Greatest aviation mystery enters 35th day.
By Sujeet Rajan
NEW YORK: The last hope for the families of the 239 passengers on the missing Malaysia Airlines Flight 370 to get some closure on one of the great aviation mysteries of all time lies with the acoustic pingers that ships and planes are trying desperately to track in the Indian Ocean. Those pingers, the beeps of which are getting fainter with each passing day the plane is not located, is made by a company located in Sarasota, Florida, run by an Indian American, Anish Patel.
Patel has been running the Radiant Power Corp. and Dukane-Seacom, Inc. for more than three years, since 2010. The pingers on the ill-fated Malaysia Airlines plane were manufactured by Dukane-Seacom. Radiant specializes in cabin and back-up power suppliers for commercial planes.
In interviews to CNN, Patel said the pingers are required to operate for a minimum of 30 days. To ensure that requirement, manufacturers install batteries that can last several days longer. Patel predicted that his pingers could work for 33 to 35 days, or perhaps 40 days, at full strength. The pinger sound, which is inaudible to human ears, does not stop immediately after it surpasses its full-strength design life, but fades over time. It has a water-activated switch which releases an ultrasonic signal when in contact with moisture.
Today is day 35 since the plane went missing.
The pinger will continue to emit signals with “progressively lower output levels until the unit shuts down,” Patel said to CNN.
Dukane-Seacom pingers have played a role in several aviation investigations, including TWA 800, Swiss Air 111 and Air France 447. In the Air France crash, a pinger detector was unable to find the pinger, and it took two years for searchers to find the wreckage.
According to the Herald-Tribune, Patel has spent the past several days reviewing data with searchers, running tests and helping regulators around the world seek the plane’s so called “black box” — where clues to its disappearance may rest.
“They asked us to review everything and make sure their findings were in line with what we would expect from one of our beacons,” Patel said to the Herald-Tribune. “They have a pretty good fix on it now.”

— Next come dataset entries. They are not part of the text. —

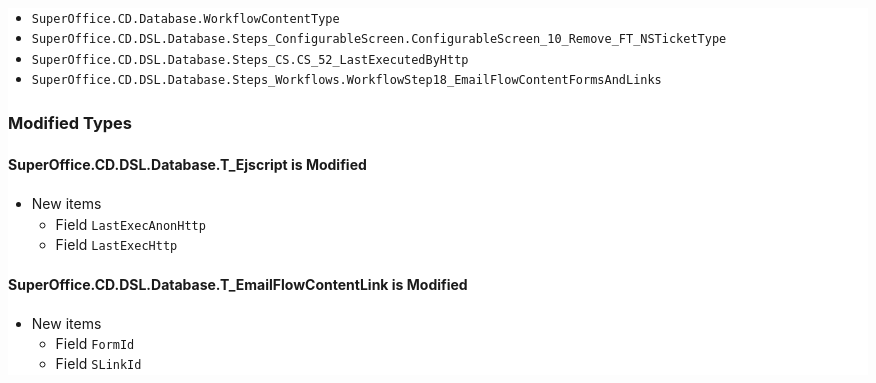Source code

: * `SuperOffice.CD.Database.WorkflowContentType`
* `SuperOffice.CD.DSL.Database.Steps_ConfigurableScreen.ConfigurableScreen_10_Remove_FT_NSTicketType`
* `SuperOffice.CD.DSL.Database.Steps_CS.CS_52_LastExecutedByHttp`
* `SuperOffice.CD.DSL.Database.Steps_Workflows.WorkflowStep18_EmailFlowContentFormsAndLinks`

### Modified Types

#### SuperOffice.CD.DSL.Database.T_Ejscript is Modified

* New items
  * Field `LastExecAnonHttp`
  * Field `LastExecHttp`

#### SuperOffice.CD.DSL.Database.T_EmailFlowContentLink is Modified

* New items
  * Field `FormId`
  * Field `SLinkId`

The report said Dukane-Seacom makes about 100 emergency beacons every day, just like the one now sunk as deep as three miles below the surface. But the locator clinging to the tail of Flight 370 was manufactured eight years ago out of the company’s operation in Chicago.
The technology can work on a plane for up to six years before it is either overhauled with new batteries or replaced. That update was never performed by Dukane Seacom on the device in the missing Malaysia Airlines jet — maintenance the commercial carrier is typically responsible for monitoring, Patel told CNN and Herald-Tribune.
“We’re just happy to be a small part in bringing some closure to this whole incident,” Patel told the Herald-Tribune.
According to his LinkedIn profile, prior to starting his business, Patel previously worked at CIRCOR Aerospace for more than three years. He has also worked at Honeywell Aerospace and Eaton Aerospace. Patel graduated from the University of Cincinnati in 1992.